De Luca, a seguito delle due inchieste da lui condotte e che in sei mesi portarono a individuare e arrestare i componenti della nuova Commissione Provinciale, spiegò come la forza di Cosa nostra sia il controllo del territorio in stretta alleanza con “i colletti bianchi”.
Eh sì, quegli stessi “colletti bianchi” che talvolta si ritrovano anche negli scandali e nelle indagini che riguardano i magistrati. Come nel caso di recenti inchieste che hanno riguardato proprio la magistratura palermitana e che hanno messo in luce rapporti tra magistrati, tra magistrati e colletti bianchi, un comitato d’affari che ben poco aveva a che vedere con la giustizia e perfino indagini indirizzate a togliere di mezzo qualche giornalista scomodo.

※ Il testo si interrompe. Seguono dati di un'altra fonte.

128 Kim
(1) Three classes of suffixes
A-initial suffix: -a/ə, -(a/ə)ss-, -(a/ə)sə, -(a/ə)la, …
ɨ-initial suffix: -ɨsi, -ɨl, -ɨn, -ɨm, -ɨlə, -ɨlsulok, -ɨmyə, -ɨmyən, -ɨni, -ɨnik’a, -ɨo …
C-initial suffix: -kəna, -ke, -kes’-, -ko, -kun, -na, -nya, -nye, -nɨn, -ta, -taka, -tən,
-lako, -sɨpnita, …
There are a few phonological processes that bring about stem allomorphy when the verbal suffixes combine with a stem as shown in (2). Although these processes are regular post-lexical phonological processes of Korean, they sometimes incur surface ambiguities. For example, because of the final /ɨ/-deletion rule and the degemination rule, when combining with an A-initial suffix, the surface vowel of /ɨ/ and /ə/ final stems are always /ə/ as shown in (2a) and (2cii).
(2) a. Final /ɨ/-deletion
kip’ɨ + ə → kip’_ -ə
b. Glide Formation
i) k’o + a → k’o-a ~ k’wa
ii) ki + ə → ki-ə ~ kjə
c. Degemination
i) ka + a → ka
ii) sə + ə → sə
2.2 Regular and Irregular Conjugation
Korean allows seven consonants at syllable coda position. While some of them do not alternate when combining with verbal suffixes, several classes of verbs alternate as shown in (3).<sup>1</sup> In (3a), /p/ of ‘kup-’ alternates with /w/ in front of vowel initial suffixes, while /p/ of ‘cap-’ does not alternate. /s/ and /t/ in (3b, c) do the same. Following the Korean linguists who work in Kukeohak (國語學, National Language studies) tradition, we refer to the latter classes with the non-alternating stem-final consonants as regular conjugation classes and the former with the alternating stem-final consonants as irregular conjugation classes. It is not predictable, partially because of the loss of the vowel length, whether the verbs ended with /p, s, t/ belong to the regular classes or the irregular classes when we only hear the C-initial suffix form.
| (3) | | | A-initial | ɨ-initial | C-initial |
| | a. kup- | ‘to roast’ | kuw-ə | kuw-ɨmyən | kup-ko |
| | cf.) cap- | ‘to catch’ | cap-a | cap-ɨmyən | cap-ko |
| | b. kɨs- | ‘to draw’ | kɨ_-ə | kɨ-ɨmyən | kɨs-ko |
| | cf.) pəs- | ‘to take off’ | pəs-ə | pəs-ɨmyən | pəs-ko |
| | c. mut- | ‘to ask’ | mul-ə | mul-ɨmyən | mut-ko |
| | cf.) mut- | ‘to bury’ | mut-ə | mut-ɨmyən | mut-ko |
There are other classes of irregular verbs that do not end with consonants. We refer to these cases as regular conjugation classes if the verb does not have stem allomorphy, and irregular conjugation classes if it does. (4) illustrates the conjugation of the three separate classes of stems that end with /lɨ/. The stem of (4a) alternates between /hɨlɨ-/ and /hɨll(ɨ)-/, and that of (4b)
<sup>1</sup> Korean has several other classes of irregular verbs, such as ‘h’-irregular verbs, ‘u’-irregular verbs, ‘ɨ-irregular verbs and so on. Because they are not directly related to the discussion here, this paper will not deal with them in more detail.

Ma se non fosse stato per quello “stronzo” di Pino Maniaci (così definiva la Saguto il giornalista che per primo portò avanti un’inchiesta sulla gestione dei beni confiscati alla mafia) si sarebbe arrivati all’indagine e alle condanne pronunciate dai giudici di Caltanissetta?
Caltanissetta ha infatti competenza sulle indagini che coinvolgono i magistrati di Palermo. È opportuno che a dirigere una procura con quelle competenze sia un magistrato che legittimamente aspira al ruolo, ma ha lavorato fianco a fianco con colleghi sui quali domani potrebbe dover indagare? Nessun dubbio sulle qualità morali del procuratore aggiunto De Luca, né sul fatto che condurrebbe serenamente le indagini, ma per ragioni di opportunità potrebbe trovarsi nelle condizioni di doversi poi astenere nel caso che gli indagati siano coloro con i quali fino a ieri erano i colleghi con cui lavorava negli stessi uffici.
Forse, più che affidarsi alle ragioni di opportunità, sarebbe il caso di regolamentare un vulnus che agli occhi dei cittadini rischia di far perdere ancor più fiducia nella magistratura.